→ TRECHO DO TEXTO:

A imagem nos dias de hoje ganhou protagonismo nos meios de comunicação. Na transição do século XX para o XXI, a comunicação foi essencialmente textual pautada na simultaneidade (e-mails, chats, etc.), mas depois de uma década aproximadamente as imagens foram ganhando espaço assumindo o papel principal nas redes sociais. O aplicativo Instagram[1] que surgiu em 2010 foi em grande parte responsável por isso. O hábito de postar imagens no espaço virtual denota uma forma de auto-expressão e busca de identidade comprovada principalmente pelo surgimento das chamadas selfies.

Richard Prince, artista conhecido por suas refotografias e apropriações no final dos anos 70, mostrou em 2014 na Frieze Art Fair representado pela galeria Gagosian em Nova York e em 2015 na mesma galeria em Londres, a exposição New Portraits em que se apropriou e ampliou fotografias que apareciam em seu Instagram elevando-as ao status de obras de arte. Essa transformação quase alquímica só foi possível porque Richard Prince já tem seu nome reconhecido no meio artístico e para acentuar a visibilidade ainda se aliou com a prestigiada galeria Gagosian que sustenta sua marca no circuito da arte. Don Thompson quando reflete sobre a economia da arte contemporânea percebe que “muitas vezes a marca do marchand se torna um substituto e certamente um reforço do juízo estético[2]. Com a lógica apropriacionista que o acompanha, Richard Prince não hesita em dizer: “What’s yours is mine”[3].

→ TAREFAS A FAZER:
A. Em que ano surgiu o aplicativo Instagram, segundo o trecho do texto?
B. Liste todos os anos escritos com quatro algarismos no trecho do texto.

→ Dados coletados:

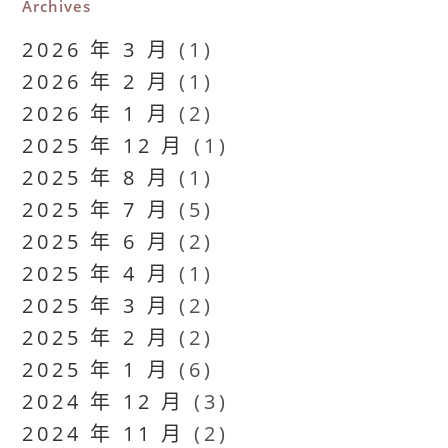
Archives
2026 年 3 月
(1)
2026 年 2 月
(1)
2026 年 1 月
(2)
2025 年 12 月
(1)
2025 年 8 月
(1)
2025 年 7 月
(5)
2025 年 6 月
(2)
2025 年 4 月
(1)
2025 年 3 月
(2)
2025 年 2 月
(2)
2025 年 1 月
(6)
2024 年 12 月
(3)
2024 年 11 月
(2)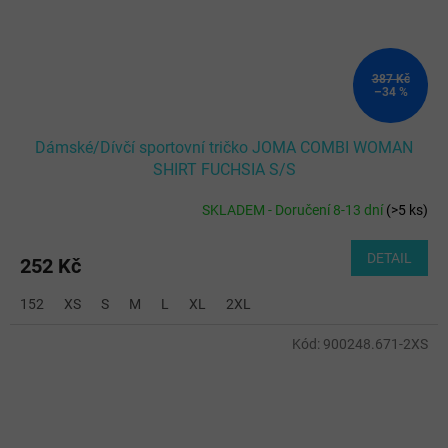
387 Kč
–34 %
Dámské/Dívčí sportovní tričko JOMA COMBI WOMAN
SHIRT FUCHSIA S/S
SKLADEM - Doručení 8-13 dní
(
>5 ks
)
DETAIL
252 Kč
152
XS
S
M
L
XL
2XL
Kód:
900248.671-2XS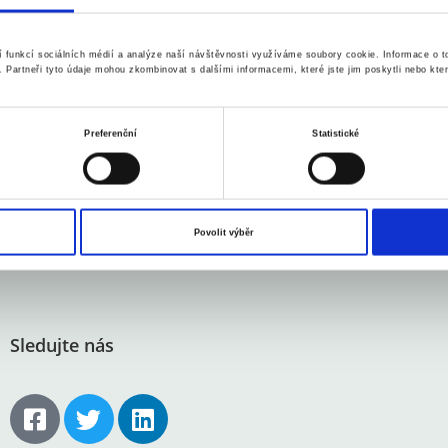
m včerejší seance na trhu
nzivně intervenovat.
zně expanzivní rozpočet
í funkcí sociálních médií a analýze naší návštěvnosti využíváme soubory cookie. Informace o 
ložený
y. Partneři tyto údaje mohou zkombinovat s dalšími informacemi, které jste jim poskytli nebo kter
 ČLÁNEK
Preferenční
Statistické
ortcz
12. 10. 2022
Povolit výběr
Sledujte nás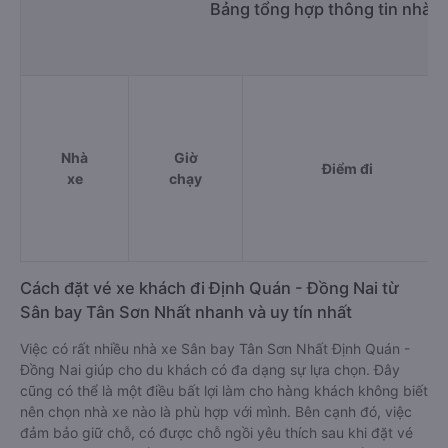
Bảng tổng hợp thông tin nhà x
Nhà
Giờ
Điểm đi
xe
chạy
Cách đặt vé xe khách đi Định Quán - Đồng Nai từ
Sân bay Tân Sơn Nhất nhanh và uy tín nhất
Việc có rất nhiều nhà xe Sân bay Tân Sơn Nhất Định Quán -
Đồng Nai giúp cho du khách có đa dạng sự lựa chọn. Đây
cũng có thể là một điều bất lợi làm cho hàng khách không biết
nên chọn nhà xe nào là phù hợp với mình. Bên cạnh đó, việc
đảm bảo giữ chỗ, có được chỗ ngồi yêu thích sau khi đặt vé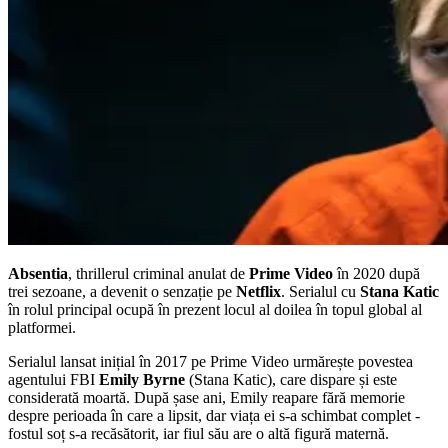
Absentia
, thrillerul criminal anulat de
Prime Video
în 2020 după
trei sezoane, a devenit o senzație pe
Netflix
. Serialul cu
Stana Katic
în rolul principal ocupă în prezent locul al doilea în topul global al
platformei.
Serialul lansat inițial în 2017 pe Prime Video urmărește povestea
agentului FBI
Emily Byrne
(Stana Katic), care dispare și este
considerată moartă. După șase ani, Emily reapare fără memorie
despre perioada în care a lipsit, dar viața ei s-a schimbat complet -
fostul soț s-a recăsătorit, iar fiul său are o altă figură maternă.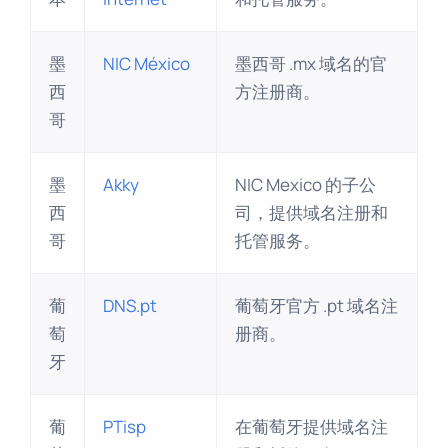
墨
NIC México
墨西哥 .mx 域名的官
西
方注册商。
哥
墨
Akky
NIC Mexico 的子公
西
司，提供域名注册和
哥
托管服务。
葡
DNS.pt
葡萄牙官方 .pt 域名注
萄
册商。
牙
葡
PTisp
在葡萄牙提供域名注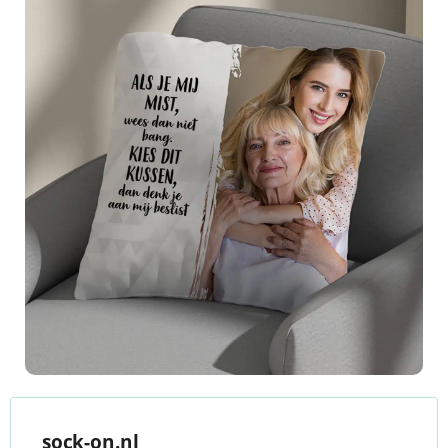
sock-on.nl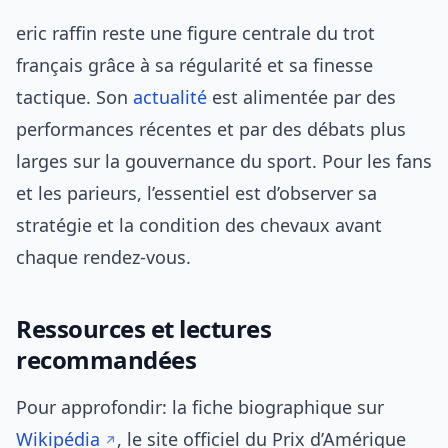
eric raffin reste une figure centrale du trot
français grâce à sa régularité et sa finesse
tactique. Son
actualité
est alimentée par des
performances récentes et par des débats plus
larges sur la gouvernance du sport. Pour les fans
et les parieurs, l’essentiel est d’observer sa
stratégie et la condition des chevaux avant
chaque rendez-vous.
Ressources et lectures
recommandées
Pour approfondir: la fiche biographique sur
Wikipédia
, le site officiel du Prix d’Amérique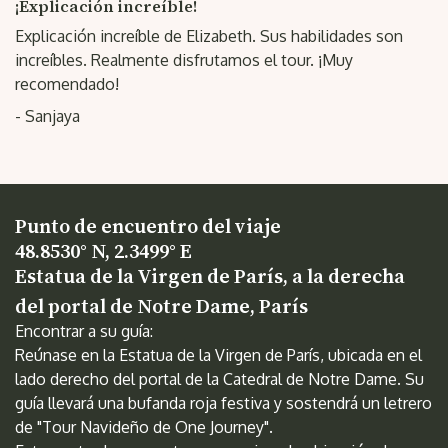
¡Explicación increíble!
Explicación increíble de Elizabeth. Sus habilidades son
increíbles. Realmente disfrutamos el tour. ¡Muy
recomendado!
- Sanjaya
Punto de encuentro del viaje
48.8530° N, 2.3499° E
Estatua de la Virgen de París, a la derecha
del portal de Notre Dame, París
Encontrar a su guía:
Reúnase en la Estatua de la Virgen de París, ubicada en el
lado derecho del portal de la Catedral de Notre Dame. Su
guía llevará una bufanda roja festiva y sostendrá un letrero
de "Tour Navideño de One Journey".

→ TAREFAS RESOLVIDAS:
A. 2010

B. 2010, 2014, 2015